• Structured pose outputs:
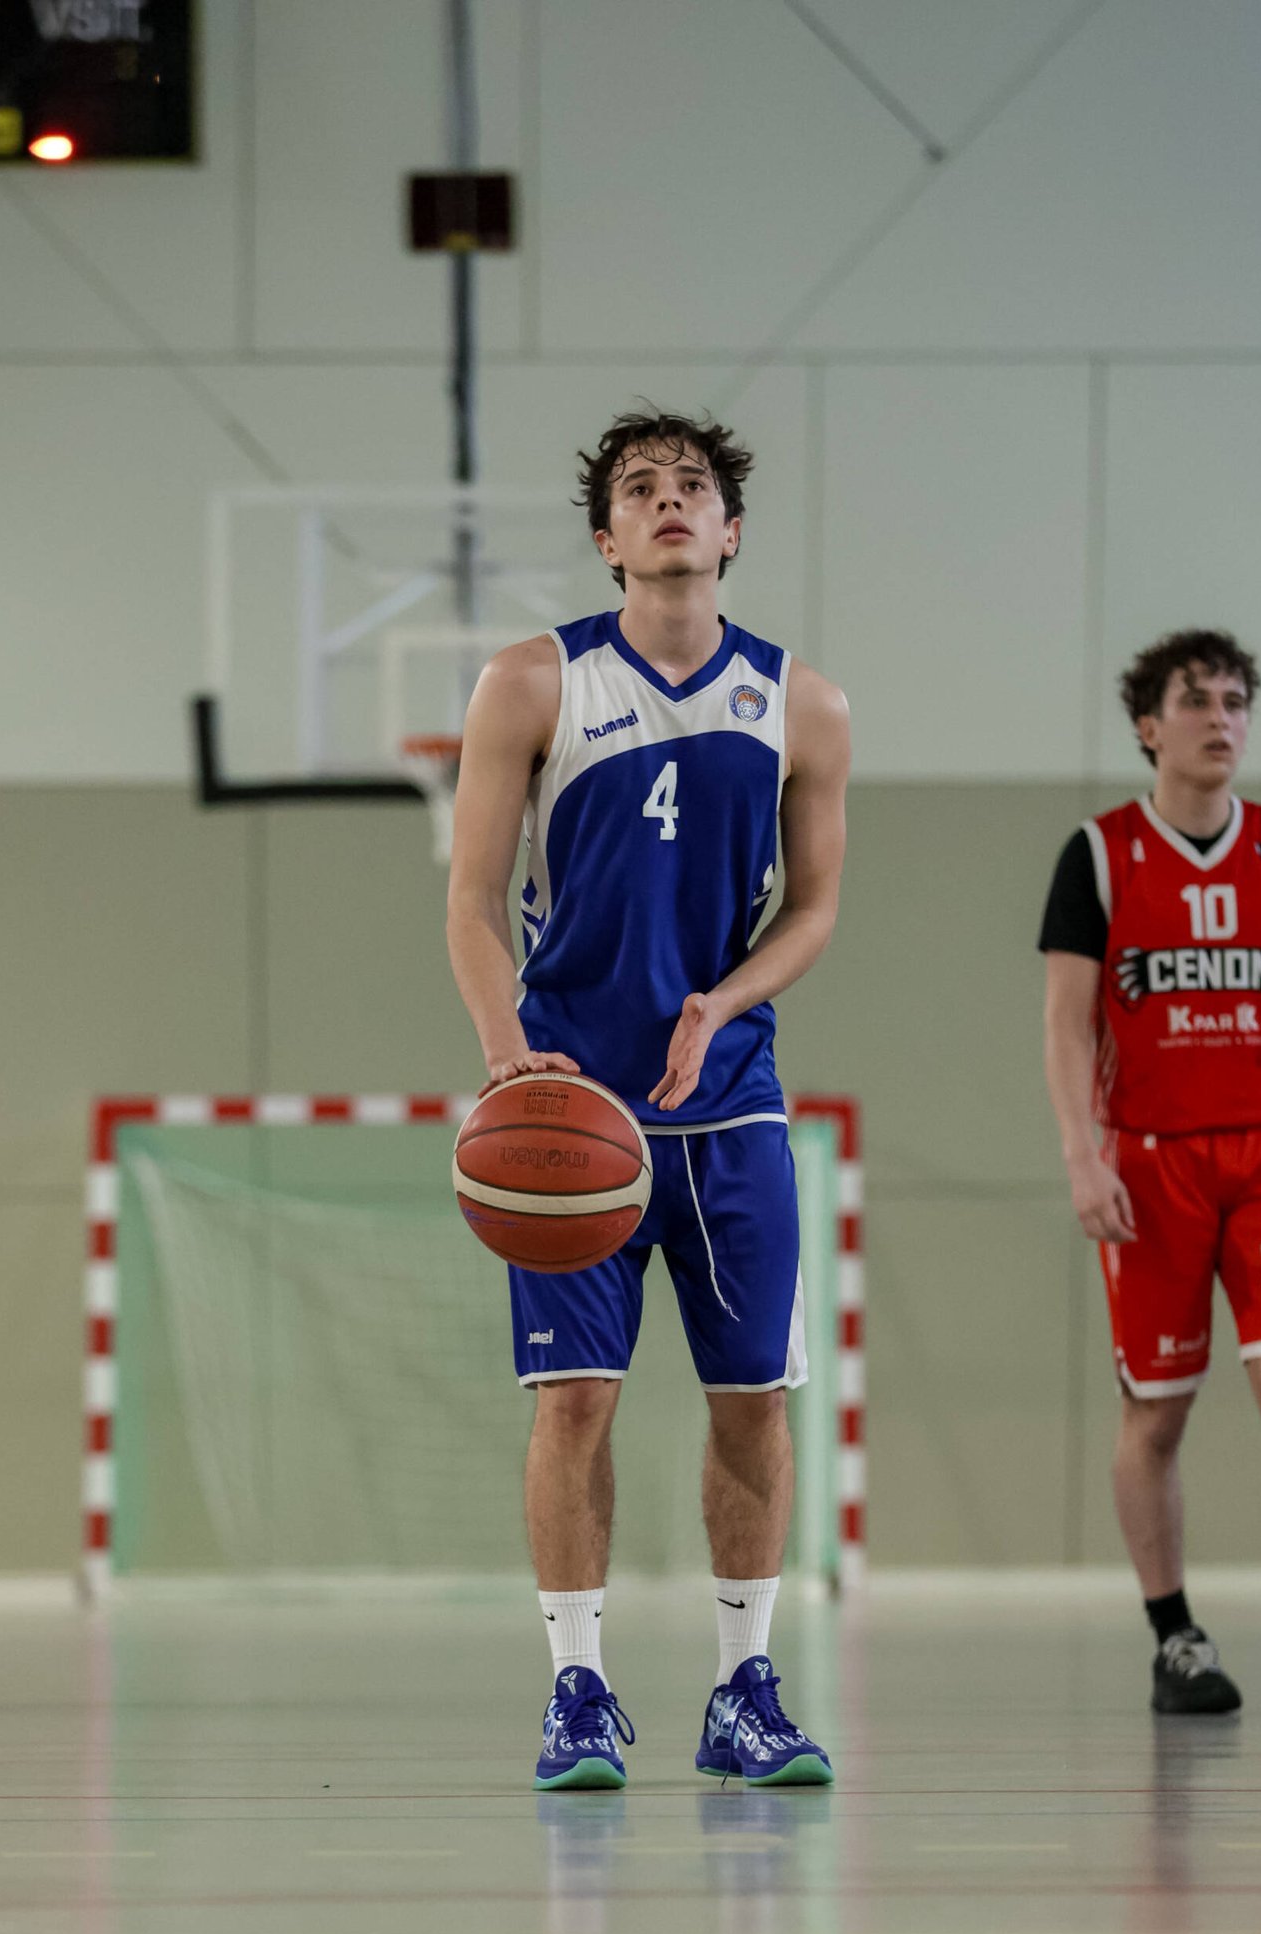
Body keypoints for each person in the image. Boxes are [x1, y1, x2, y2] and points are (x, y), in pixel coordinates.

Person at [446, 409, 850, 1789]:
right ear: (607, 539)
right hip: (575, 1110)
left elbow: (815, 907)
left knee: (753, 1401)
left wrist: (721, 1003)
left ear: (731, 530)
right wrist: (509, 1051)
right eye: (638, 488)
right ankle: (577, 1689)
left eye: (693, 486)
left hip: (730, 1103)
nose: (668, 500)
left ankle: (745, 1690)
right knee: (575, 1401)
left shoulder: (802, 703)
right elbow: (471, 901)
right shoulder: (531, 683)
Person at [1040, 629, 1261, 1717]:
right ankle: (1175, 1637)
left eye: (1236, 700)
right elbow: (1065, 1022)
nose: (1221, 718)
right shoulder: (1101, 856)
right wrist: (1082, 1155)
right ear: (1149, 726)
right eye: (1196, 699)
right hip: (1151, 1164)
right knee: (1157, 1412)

• WHAT IS REQUIRED:
Could you say how many lines in the data above contain "shoulder"? Reply with the number alone.

• EXPECTED ANSWER:
3